Sayed Ali Al-Durazi (pictured in photo at right) is an online blogger who was arrested on 20 February 2018 and subjected to ill treatment and consecutive beating by interrogators and was forced to close all his social media accounts including his tweeter account SIi71.

On 09 May 2018, Al-Durazi was accused of using social media platforms in particular Twitter to post 200 tweets over five years that the judge claimed were inciting hatred against the Bahrain government, and insulting the king and royal family. Al-Durazi was sentenced by the fifth lower criminal court to two years in prison.

Al-Durazi is a 25-year-old online activist who had covered the civil protests in Bahrain and was famous for criticising the government and the monopoly of power by the royal family.

GCHR is deeply concerned about the systematic targeting of journalists, photographers, online activists and human rights defenders. The cases of Al-Durazi and Al-Kamel follow the examples of Mahmoud Al-Jazeri, Ali Al-Muraj and Sayed Ahmed Al-Mousawi, who have been subjected to prolonged and endless numbers of hearings and trials, in violation of the right to fair trial.

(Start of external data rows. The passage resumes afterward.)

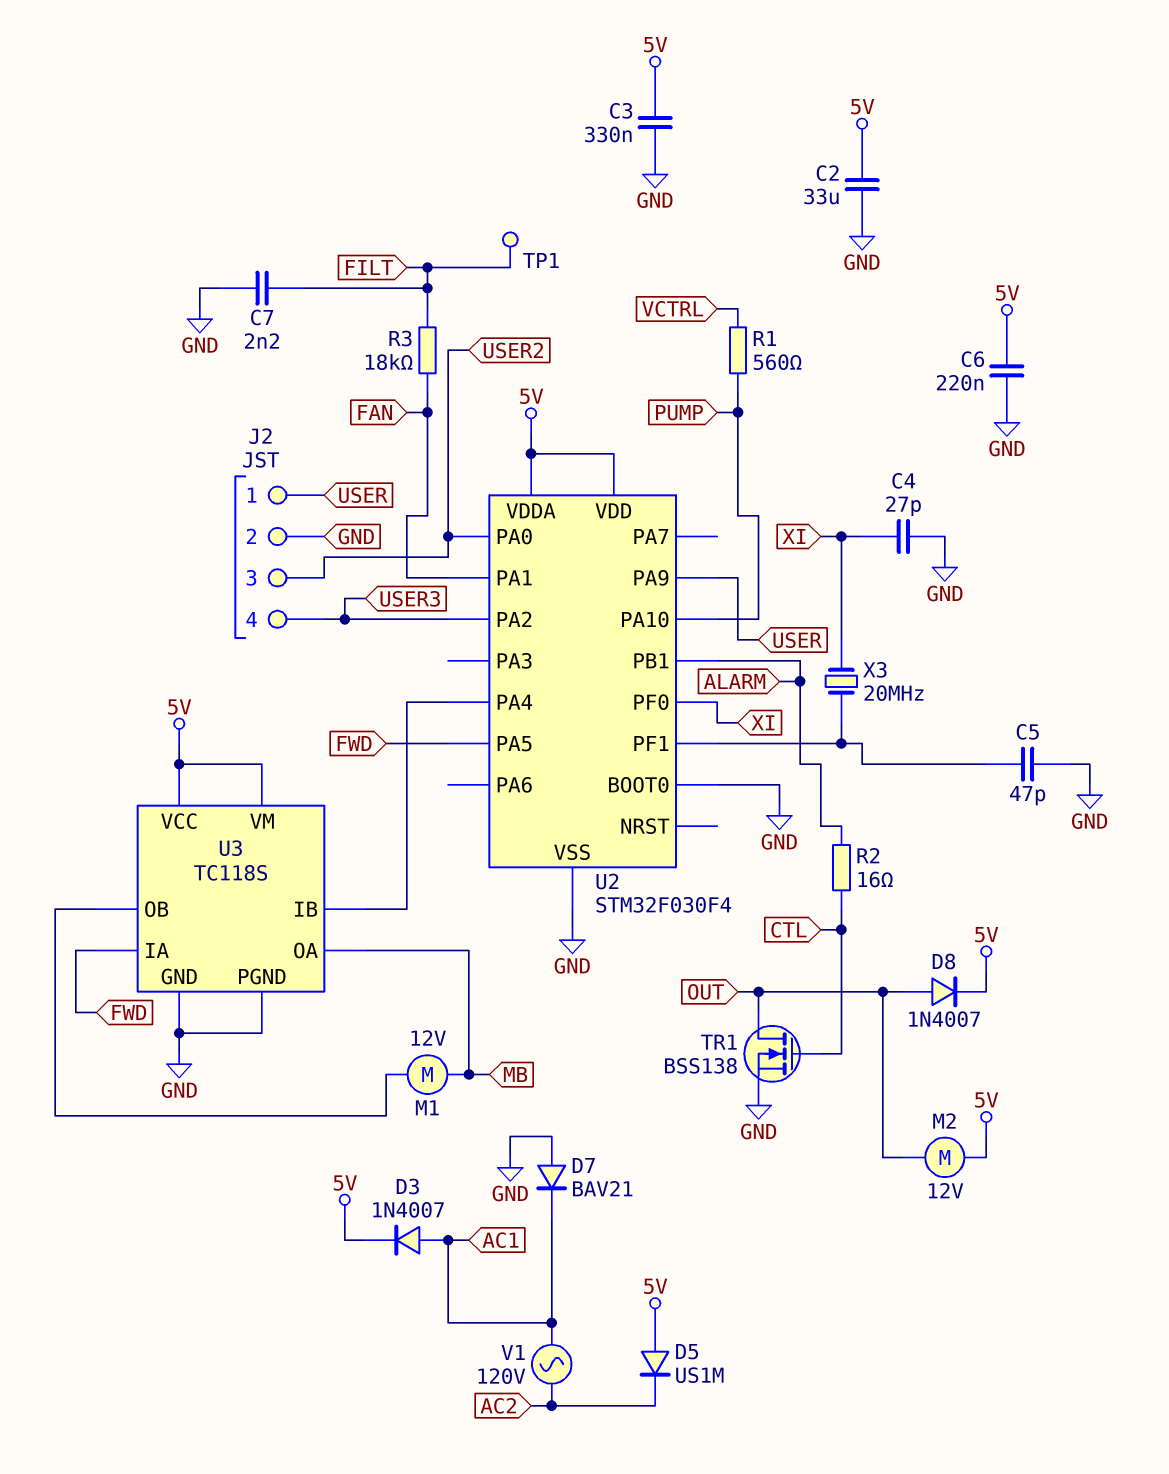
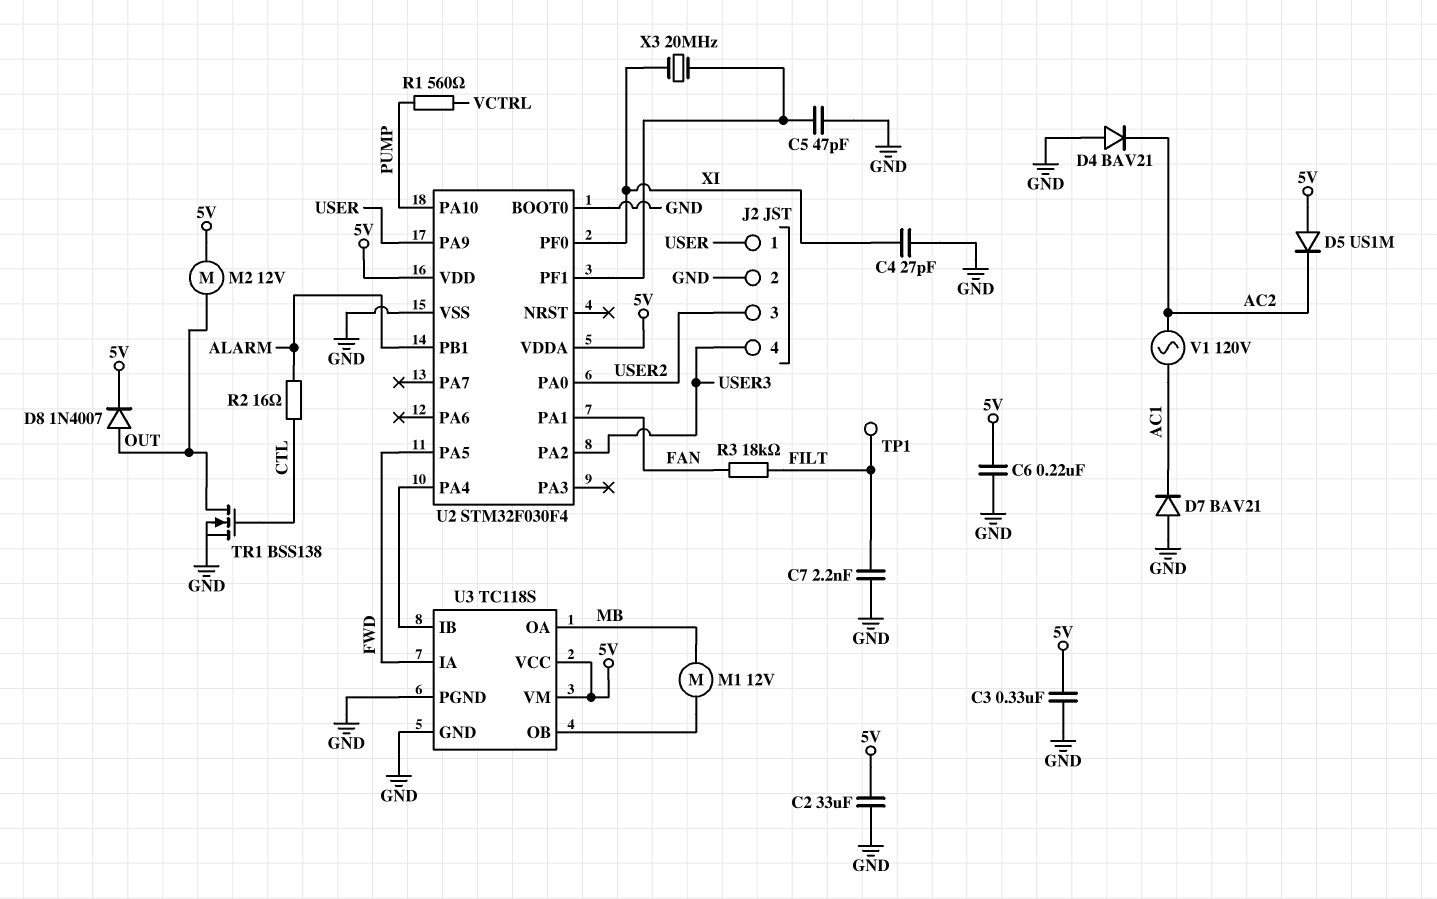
D3: diode 1N4007 (A AC1, K 5V) -> none
D4: none -> diode BAV21 (A GND, K AC2)

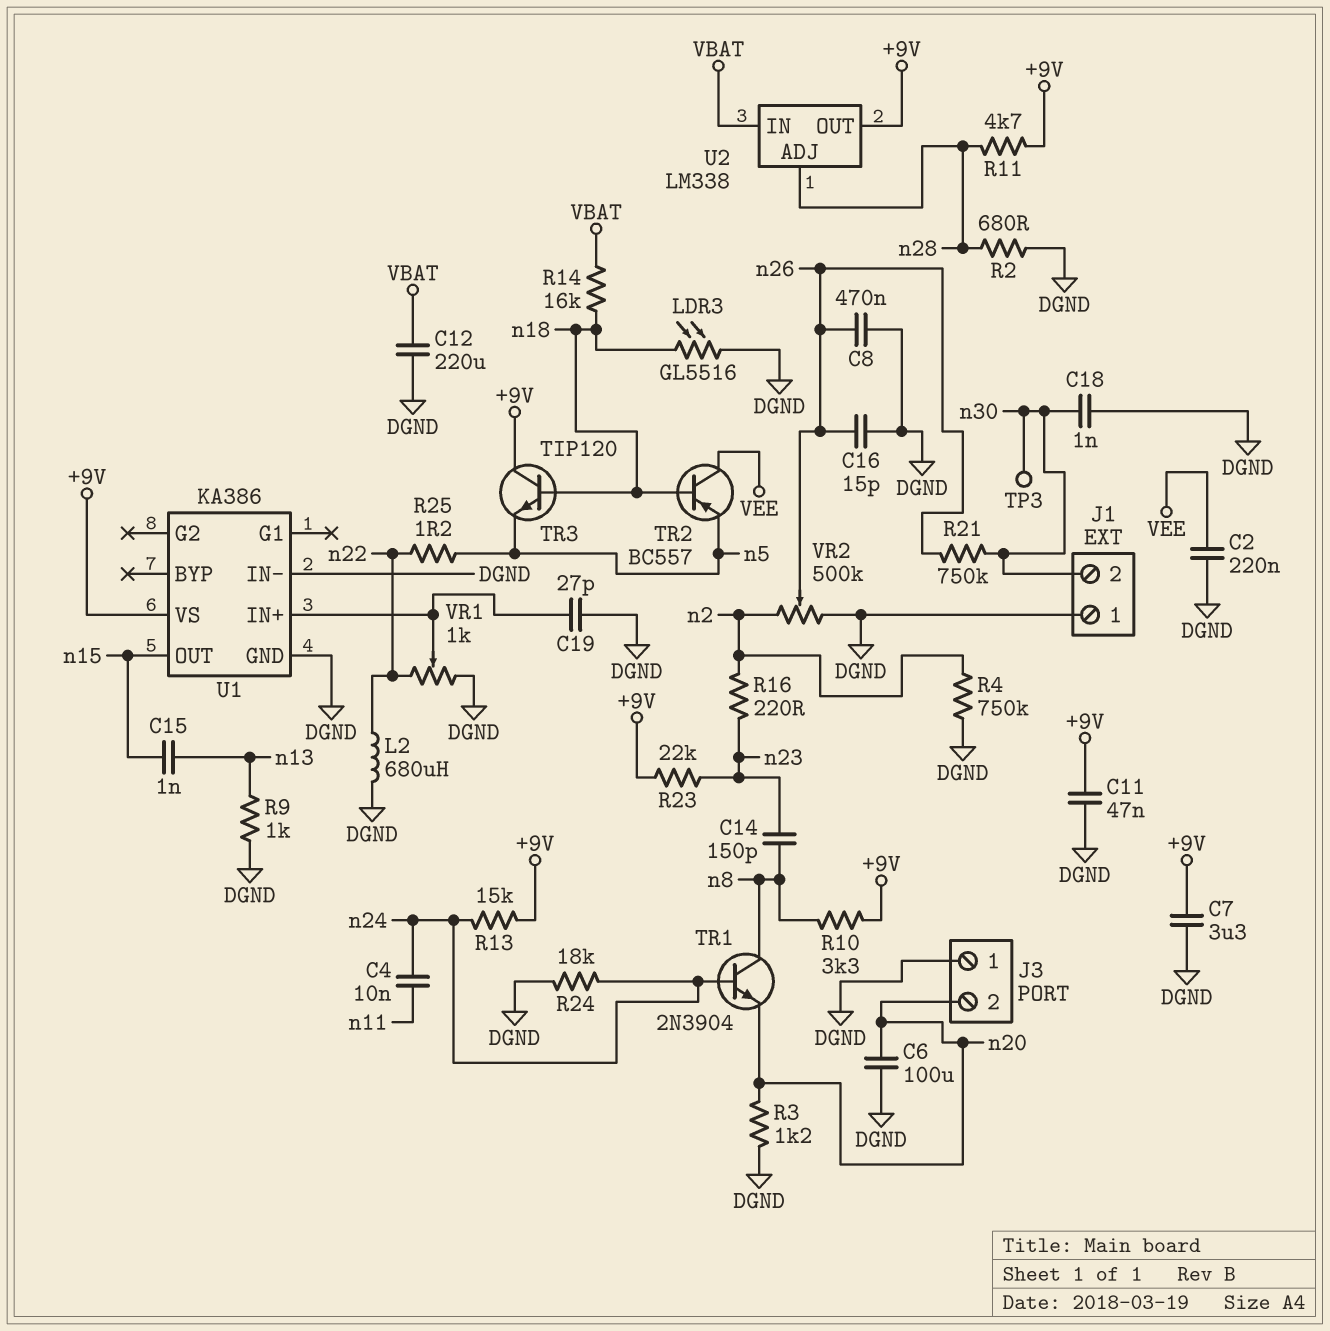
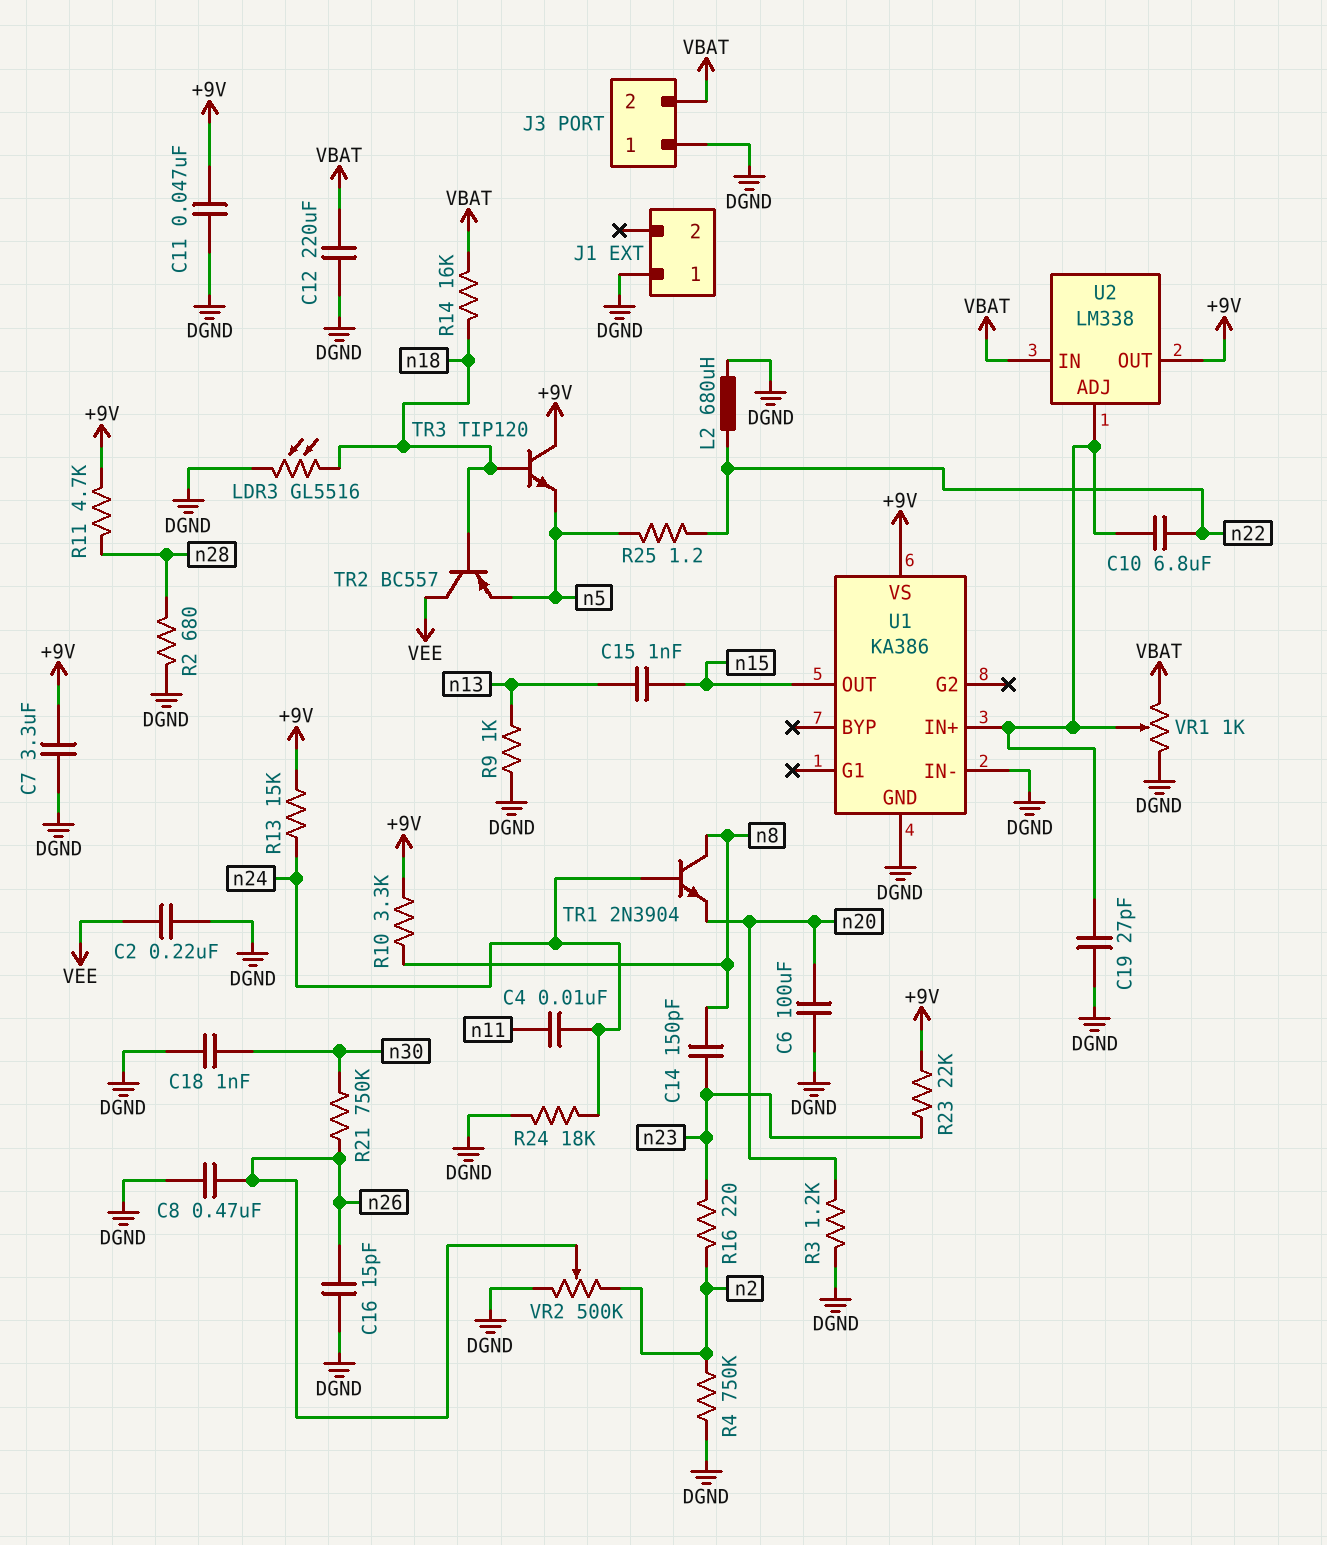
C10: none -> 6.8uF (U1/IN+, n22)
J1 pin 2: n30 -> none
J3 pin 2: n20 -> VBAT
TP3: test point (n30) -> none
U2 pin ADJ: n28 -> U1/IN+
VR1: 1k (DGND, n22, wiper U1/IN+) -> 1k (DGND, VBAT, wiper U1/IN+)

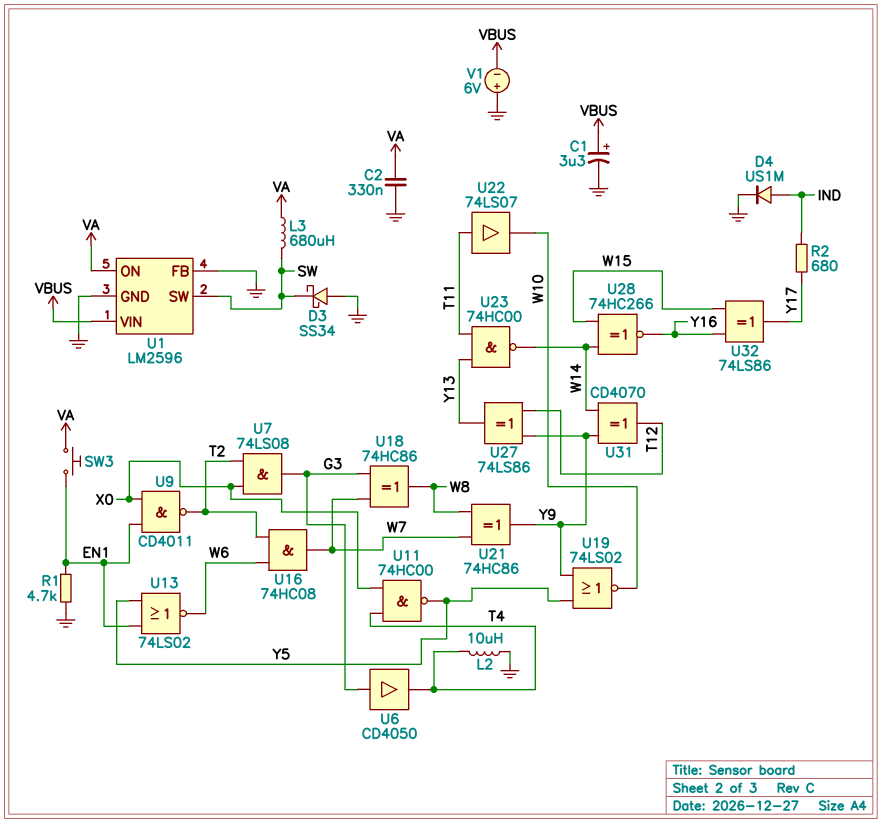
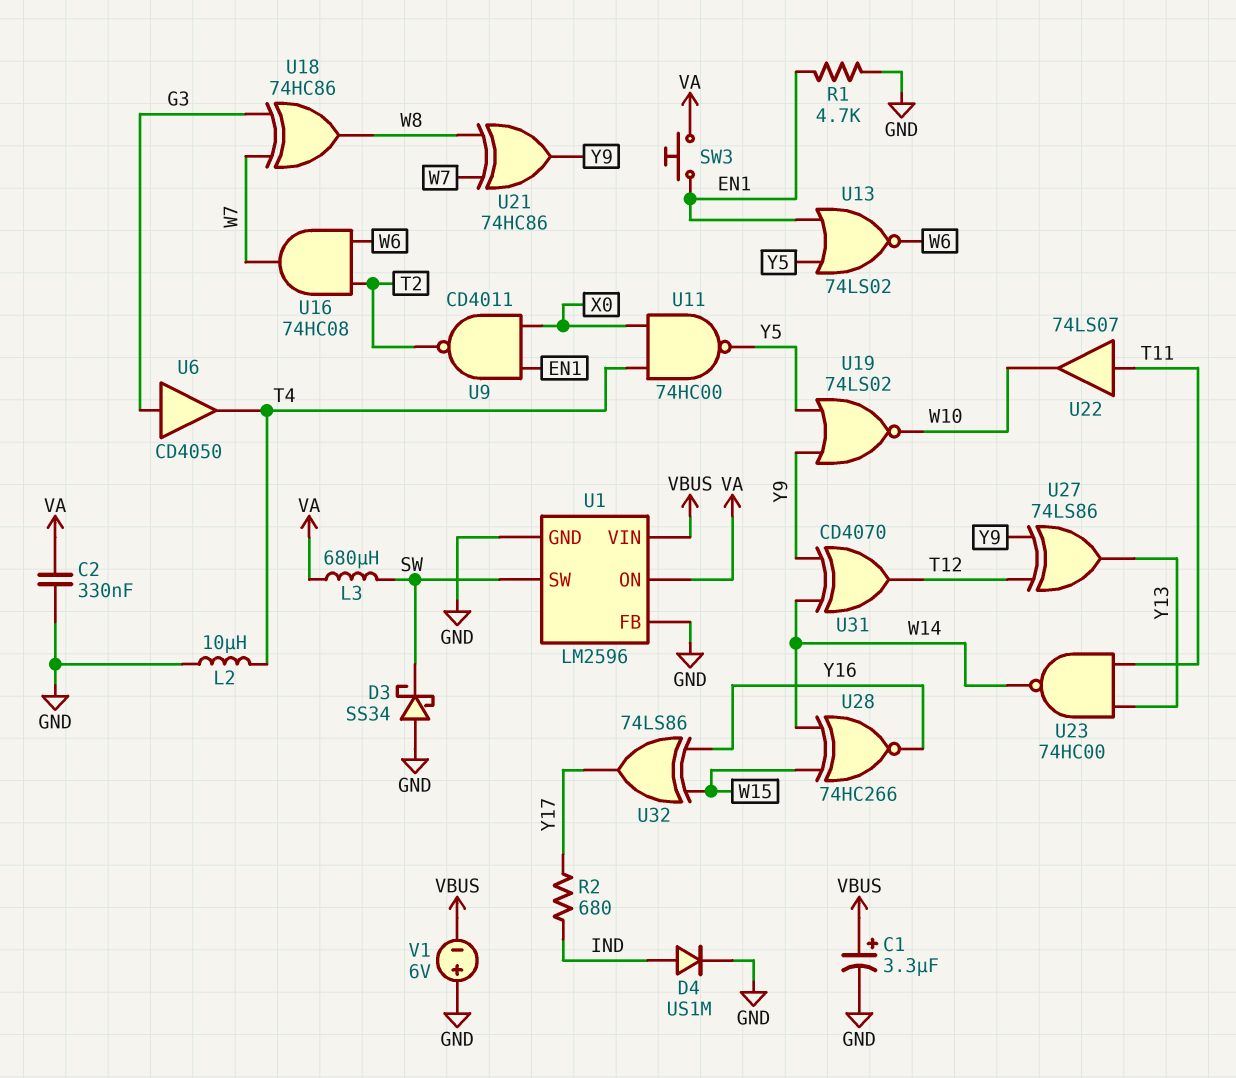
U7: AND 74LS08 (in T2, in X0, out G3) -> none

GCHR calls on the authorities in Bahrain to:

  1. Cease the use of prolonged trials, respect the right to fair trial and halt the use of terrorism laws to silence journalists and delegitimise the work of human rights defenders;
  2. Immediately and unconditionally release Nabeel Rjab, Sayed Baqer Al-Kamel and Sayed Ali Al-Durazi; in addition to all journalists, media workers and human rights defenders who are prosecuted because of their legitimate human rights works;
  3. Pending his release, provide proper medical care to Nabeel Rajab and ensure that he and other prisoners are being kept in sanitary conditions; and
  4. Guarantee in all circumstances that all journalists, photographers, online activists and human rights defenders in Bahrain are able to carry out their legitimate activities without fear of reprisals and free of all restrictions including judicial harassment.